- Problem requirements -
Update the lines below so that every "locality" reads "place", and keep everything else the same.

========

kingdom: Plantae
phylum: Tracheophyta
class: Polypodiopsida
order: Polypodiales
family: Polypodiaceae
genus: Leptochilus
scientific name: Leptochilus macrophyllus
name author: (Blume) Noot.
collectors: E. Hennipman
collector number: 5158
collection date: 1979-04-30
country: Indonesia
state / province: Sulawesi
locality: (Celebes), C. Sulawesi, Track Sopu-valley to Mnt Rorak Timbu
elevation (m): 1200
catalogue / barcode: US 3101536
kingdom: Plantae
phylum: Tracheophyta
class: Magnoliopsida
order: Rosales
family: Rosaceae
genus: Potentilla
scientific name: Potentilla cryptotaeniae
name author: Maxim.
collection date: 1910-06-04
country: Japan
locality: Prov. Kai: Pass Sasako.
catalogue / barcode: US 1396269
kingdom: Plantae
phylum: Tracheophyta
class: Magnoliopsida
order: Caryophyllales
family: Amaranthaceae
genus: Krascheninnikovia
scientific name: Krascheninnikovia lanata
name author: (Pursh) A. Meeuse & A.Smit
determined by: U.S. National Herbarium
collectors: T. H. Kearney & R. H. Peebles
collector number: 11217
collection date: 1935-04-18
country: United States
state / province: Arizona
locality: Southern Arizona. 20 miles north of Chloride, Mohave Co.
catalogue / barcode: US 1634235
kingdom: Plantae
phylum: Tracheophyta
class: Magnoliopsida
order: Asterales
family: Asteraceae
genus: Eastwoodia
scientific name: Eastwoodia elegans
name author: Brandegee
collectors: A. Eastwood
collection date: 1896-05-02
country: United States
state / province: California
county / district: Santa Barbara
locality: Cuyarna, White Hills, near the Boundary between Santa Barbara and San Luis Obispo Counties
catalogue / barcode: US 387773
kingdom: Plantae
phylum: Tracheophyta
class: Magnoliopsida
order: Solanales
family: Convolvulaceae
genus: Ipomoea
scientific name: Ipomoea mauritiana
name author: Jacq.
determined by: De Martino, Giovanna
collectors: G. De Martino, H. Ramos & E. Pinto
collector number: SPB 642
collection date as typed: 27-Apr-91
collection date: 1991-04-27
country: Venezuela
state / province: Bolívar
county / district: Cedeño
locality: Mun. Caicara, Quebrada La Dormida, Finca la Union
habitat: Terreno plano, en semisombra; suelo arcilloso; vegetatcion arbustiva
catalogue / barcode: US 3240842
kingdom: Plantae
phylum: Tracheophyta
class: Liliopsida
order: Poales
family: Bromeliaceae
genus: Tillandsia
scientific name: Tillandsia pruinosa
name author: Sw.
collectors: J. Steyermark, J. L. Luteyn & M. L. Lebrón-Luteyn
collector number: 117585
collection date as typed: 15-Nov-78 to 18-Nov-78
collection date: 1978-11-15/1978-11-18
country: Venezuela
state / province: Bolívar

========

- Reply to the exercise -
kingdom: Plantae
phylum: Tracheophyta
class: Polypodiopsida
order: Polypodiales
family: Polypodiaceae
genus: Leptochilus
scientific name: Leptochilus macrophyllus
name author: (Blume) Noot.
collectors: E. Hennipman
collector number: 5158
collection date: 1979-04-30
country: Indonesia
state / province: Sulawesi
place: (Celebes), C. Sulawesi, Track Sopu-valley to Mnt Rorak Timbu
elevation (m): 1200
catalogue / barcode: US 3101536
kingdom: Plantae
phylum: Tracheophyta
class: Magnoliopsida
order: Rosales
family: Rosaceae
genus: Potentilla
scientific name: Potentilla cryptotaeniae
name author: Maxim.
collection date: 1910-06-04
country: Japan
place: Prov. Kai: Pass Sasako.
catalogue / barcode: US 1396269
kingdom: Plantae
phylum: Tracheophyta
class: Magnoliopsida
order: Caryophyllales
family: Amaranthaceae
genus: Krascheninnikovia
scientific name: Krascheninnikovia lanata
name author: (Pursh) A. Meeuse & A.Smit
determined by: U.S. National Herbarium
collectors: T. H. Kearney & R. H. Peebles
collector number: 11217
collection date: 1935-04-18
country: United States
state / province: Arizona
place: Southern Arizona. 20 miles north of Chloride, Mohave Co.
catalogue / barcode: US 1634235
kingdom: Plantae
phylum: Tracheophyta
class: Magnoliopsida
order: Asterales
family: Asteraceae
genus: Eastwoodia
scientific name: Eastwoodia elegans
name author: Brandegee
collectors: A. Eastwood
collection date: 1896-05-02
country: United States
state / province: California
county / district: Santa Barbara
place: Cuyarna, White Hills, near the Boundary between Santa Barbara and San Luis Obispo Counties
catalogue / barcode: US 387773
kingdom: Plantae
phylum: Tracheophyta
class: Magnoliopsida
order: Solanales
family: Convolvulaceae
genus: Ipomoea
scientific name: Ipomoea mauritiana
name author: Jacq.
determined by: De Martino, Giovanna
collectors: G. De Martino, H. Ramos & E. Pinto
collector number: SPB 642
collection date as typed: 27-Apr-91
collection date: 1991-04-27
country: Venezuela
state / province: Bolívar
county / district: Cedeño
place: Mun. Caicara, Quebrada La Dormida, Finca la Union
habitat: Terreno plano, en semisombra; suelo arcilloso; vegetatcion arbustiva
catalogue / barcode: US 3240842
kingdom: Plantae
phylum: Tracheophyta
class: Liliopsida
order: Poales
family: Bromeliaceae
genus: Tillandsia
scientific name: Tillandsia pruinosa
name author: Sw.
collectors: J. Steyermark, J. L. Luteyn & M. L. Lebrón-Luteyn
collector number: 117585
collection date as typed: 15-Nov-78 to 18-Nov-78
collection date: 1978-11-15/1978-11-18
country: Venezuela
state / province: Bolívar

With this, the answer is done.